His eyes narrowed, his mouth tightened. I swallowed. Even scary, he looked damn attractive.
‘Rebooting,’ he spat the word with enough venom to strike down the entire make-up team.
I nodded with a hopeful smile.
He closed his eyes, a look of pain crossing his features. I could see tension in his jawline as if he were clenching his teeth really hard.
When he opened them, I leaned over and patted his arm. Getting stressed like that wasn’t good for you. ‘Hey, it’s only a computer. It’ll be fine. We don’t use it that much anyway.’
Out of the corner of my eye I could see Jeanie shaking her head ever so slightly.

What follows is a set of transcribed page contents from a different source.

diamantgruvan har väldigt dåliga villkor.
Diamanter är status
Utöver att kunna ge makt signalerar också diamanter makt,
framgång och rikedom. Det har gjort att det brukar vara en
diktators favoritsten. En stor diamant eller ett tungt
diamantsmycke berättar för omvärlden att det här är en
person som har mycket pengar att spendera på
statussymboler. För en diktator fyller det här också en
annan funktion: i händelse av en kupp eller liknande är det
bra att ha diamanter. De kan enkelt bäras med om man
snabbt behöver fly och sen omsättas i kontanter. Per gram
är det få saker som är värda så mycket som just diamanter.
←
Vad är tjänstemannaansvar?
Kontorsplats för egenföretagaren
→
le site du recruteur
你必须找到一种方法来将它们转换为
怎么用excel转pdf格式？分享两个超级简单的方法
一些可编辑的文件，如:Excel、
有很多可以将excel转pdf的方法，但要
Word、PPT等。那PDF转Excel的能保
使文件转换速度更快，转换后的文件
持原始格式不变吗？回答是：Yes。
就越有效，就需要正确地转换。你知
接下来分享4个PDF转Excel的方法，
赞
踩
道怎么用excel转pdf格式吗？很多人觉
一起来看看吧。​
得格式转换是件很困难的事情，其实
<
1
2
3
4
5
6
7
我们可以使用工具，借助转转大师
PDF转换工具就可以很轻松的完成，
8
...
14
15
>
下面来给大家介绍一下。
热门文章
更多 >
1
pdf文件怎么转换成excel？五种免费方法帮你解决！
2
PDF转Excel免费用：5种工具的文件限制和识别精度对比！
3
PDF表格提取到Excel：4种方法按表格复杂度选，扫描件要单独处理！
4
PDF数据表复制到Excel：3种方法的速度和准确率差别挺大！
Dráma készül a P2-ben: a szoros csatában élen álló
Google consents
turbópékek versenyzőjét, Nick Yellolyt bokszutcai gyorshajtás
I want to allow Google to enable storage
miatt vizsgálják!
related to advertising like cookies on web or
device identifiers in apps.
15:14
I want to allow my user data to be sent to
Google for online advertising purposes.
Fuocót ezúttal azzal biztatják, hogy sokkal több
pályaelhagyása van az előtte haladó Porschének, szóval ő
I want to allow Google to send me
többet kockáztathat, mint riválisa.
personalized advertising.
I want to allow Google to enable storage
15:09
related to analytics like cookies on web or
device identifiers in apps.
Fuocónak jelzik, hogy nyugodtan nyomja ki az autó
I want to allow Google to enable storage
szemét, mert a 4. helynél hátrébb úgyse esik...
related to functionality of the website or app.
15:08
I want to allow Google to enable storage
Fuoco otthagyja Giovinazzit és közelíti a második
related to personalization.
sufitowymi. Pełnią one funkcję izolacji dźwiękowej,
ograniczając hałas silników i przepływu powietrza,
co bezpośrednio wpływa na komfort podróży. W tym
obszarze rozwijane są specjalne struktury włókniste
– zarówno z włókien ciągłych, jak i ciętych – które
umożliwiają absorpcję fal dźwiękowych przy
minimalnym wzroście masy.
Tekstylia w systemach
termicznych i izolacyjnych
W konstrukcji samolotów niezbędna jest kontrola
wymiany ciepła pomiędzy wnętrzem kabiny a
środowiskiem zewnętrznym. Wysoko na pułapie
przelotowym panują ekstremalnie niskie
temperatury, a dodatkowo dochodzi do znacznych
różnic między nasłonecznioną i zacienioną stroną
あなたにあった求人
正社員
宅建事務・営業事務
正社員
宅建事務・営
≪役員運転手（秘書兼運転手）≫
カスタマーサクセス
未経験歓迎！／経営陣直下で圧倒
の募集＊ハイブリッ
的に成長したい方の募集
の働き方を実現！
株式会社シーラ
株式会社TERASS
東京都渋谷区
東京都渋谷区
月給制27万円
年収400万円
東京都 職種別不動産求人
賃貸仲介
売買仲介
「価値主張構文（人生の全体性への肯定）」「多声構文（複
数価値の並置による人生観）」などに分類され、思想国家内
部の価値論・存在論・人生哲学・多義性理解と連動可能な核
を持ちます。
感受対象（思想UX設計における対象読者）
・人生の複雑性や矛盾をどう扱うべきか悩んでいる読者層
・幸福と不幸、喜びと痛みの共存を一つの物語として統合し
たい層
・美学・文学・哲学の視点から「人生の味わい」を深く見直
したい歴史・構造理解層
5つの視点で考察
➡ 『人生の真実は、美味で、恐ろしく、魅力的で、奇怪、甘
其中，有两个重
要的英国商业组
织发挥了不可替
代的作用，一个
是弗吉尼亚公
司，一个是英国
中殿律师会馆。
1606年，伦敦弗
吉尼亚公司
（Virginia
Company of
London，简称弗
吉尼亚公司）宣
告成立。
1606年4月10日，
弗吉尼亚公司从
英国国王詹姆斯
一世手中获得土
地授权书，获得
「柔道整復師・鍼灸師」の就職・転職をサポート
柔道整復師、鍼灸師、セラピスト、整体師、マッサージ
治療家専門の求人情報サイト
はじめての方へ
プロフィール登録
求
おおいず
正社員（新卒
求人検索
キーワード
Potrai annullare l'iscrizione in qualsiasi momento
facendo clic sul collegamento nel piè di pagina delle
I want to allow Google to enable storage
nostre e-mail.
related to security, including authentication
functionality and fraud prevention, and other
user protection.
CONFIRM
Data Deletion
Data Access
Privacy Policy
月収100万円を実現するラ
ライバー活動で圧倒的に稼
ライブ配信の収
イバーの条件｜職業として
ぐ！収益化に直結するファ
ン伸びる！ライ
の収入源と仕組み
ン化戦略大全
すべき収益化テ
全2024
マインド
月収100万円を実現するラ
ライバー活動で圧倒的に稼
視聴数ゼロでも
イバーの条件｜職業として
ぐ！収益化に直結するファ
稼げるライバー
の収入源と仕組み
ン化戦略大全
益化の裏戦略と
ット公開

‘Give me pen and paper any day.’ I smiled encouragingly at him.
Jeanie looked horrified.
Green-eyes took in a strangled sort of breath but couldn’t hide the slight twitch of his mouth as if he wanted to smile.
‘Do you know who I am?’
I didn’t but he seemed to expect I did. In that suit, which added to the overall heart-socking attractive package, (and I don’t normally do corporate types), he didn’t look as if he worked here. The fine wool jacket emphasised broad shoulders and the sharply creased trousers hinted at long lean legs. Visiting sponsor? Interview candidate? Contractor?
Then I spotted the staff badge tucked under his suit jacket. He must be new … oh minims and crotchets. Sweet hallelujahs. The new guy. There’d been a department note circulated last week about the spanky new appointment to whizz up our computer systems. I’d filed it under irrelevant, i.e. straight in the bin. My heart plummeted stone-like and I stepped in front of the computer as if I could hide my recent misdemeanours.
‘Mr Memo, I mean erm … Mr er… er.’ Could this get any worse?
‘Walker. Director of IT.’ The way he said it, he might as well have said ‘defender of the faith’ or something else weighty.
‘Right.’
‘So, Miss, Mrs …?’
Jeanie jumped in, ‘This is Matilde Hunter. She’s one of our team.’ She’d pronounced it in the French way, which I thought might be deliberate as if to suggest that English wasn’t my first language, so how on earth could I possibly be trusted with a computer.
‘And this is exactly what I was talking about in the management meeting,’ he glared at Jeanie.
She nodded. ‘And as I explained at the meeting, we don’t have much call for computers up here. We’re more hands on, if you know what I mean.’
‘Rubbish. It’s the twenty-first century. How do you manage your inventory?’ He glanced around at the untidy room, over to the shelf with rows of head blocks, some with complete wigs, others pinned in grid patterns ready to start making a new one and others partially made. Like a rather odd rainbow, hair in every shade spilled from the shelf. From the white of yaks’ hair used for seventeenth century Rococo wigs and the golden blonde of Brunhilde’s tresses through to an intricate plaited Titian hairpiece and a dark black coronet of ringlets.
‘Surely you need to keep track of how many wigs you’ve got and the materials you use.’
Jeanie and I both glanced over at the antiquated filing cabinet hiding the tattered card index system we used.
‘Not only,’ his eyes bored into mine, ‘does this place need a thorough overhaul but you …’
For the briefest of seconds something flashed in his eyes.
‘… need to learn how to deal with a computer properly. You do not yank out the plug … ever. You shut it down. You don’t …’ There it was again, that little twitch of his mouth. ‘Reboot it.’ His face softened but we’re talking degrees here. He still seemed pretty fearsome. ‘Leave that to the experts please.’
‘Okey-doke,’ I said with a cheery smile. Thank goodness he hadn’t walked in two minutes earlier, when all those emails were flying the nest. At least I’d got away with that much.
To: All Departments
Please join me in welcoming our first Director of IT, Mr M Walker, who joins us from a significant financial institution in the City.
This is a new appointment for the London Metropolitan Opera Company. I therefore hope you will make him feel welcome and offer your co-operation as he gets to grips with our wonderful work here.